Nilam yang sudah dipanen dipotong-potong 3-5 cm, kemudian dijemur di bawah sinar matahari selama empat jam (pukul 10.00 - 14.00). Setelah itu diangin-anginkan di atas para-para yang teduh, sambil dibolak-balik 2-3 kali sehari selama 3-4 hari hingga kadar airnya tinggal 15% (ini kondisi siap suling). Pengeringan tidak terlalu cepat atau terlalu lambat. Terlalu cepat membuat daun rapuh dan sulit disuling. Terlambat kering, daun menjadi lembap dan mudah ditumbuhi jamur. Akibatnya, rendemen atau mutu minyak yang dihasilkan menurun. Minyak nilam Indonesia sangat digemari pasar Amerika dan Eropa. Terutama digunakan untuk bahan baku industri pembuatan minyak wangi (sebagai pengikat bau atau fixative parfum), kosmetik, dll.
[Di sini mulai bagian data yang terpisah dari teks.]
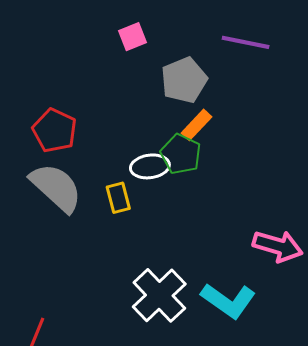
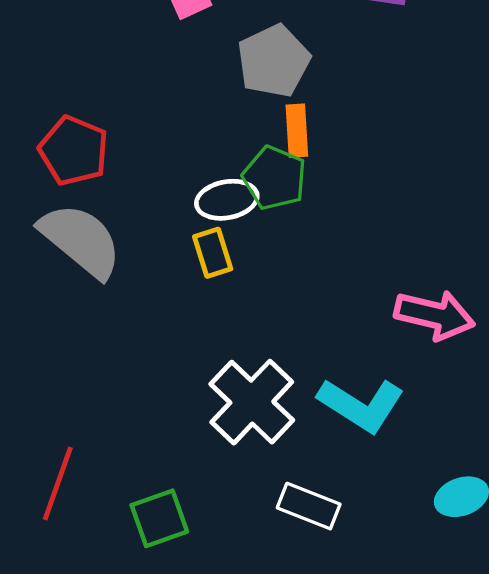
orange rectangle: (196, 125) -> (297, 131), turned -44
yellow rectangle: (118, 198) -> (213, 253), moved

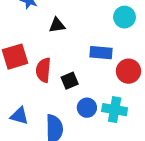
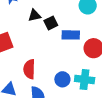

Bunga melati selain bermanfaat sebagai bunga tabur, bahan campuran atau pengharum teh, melati juga dikenal sebagai bahan industri minyak wangi, kosmetika, parfum, farmasi, dan penghias rangkaian bunga. Bahwa berdasarkan data statistik pertanian, budidaya tanaman melati di wilayah Sampan yang tersebar di Kab. Batang, Kab. Pekalongan, Kab. Pemalang dan Kab. Tegal dengan luas lahan berturut-turut sebagai berikut ; ± 140 Ha, ± 380 Ha, ± 780 Ha dan ± 400 Ha, dengan luas total lahan penanaman yang tersebar diwilayah 4 (empat) kabupaten sebesar 1.700 Ha. Produktivitas rata-rata per hari ± 25 kg per hektar jadi hasil petik bunga melati per hari di wilayah Sapta Mitra Pantura (Kab. Batang, Kab. Pekalongan, Kab. Pemalang dan Kab. Tegal) adalah ± 42.500 kg atau 42,5 ton. Sebagai produsen bunga melati terbesar di wilayah pantai utara, perkebunan-perkebunan melati hanya biasa menjual dalam bentuk bunga melati segar atau berupa roncean, karena belum ada perusahaan yang mampu memproduksi “Minyak melati (Essential Jasmine Oil)”, bukan hanya di wilayah Sapta Mitra Pantura saja, tetapi sampai saat ini di Indonesia belum ada produsen minyak melati. Itulah sebabnya maka harga bunga melati sangat fluktuatif, dimana panen/ petik pada saat musim kemarau harganya bisa mencapai Rp. 10.000,- s.d. Rp. 15.000,- per kg, tetapi petik pada saat musim hujan.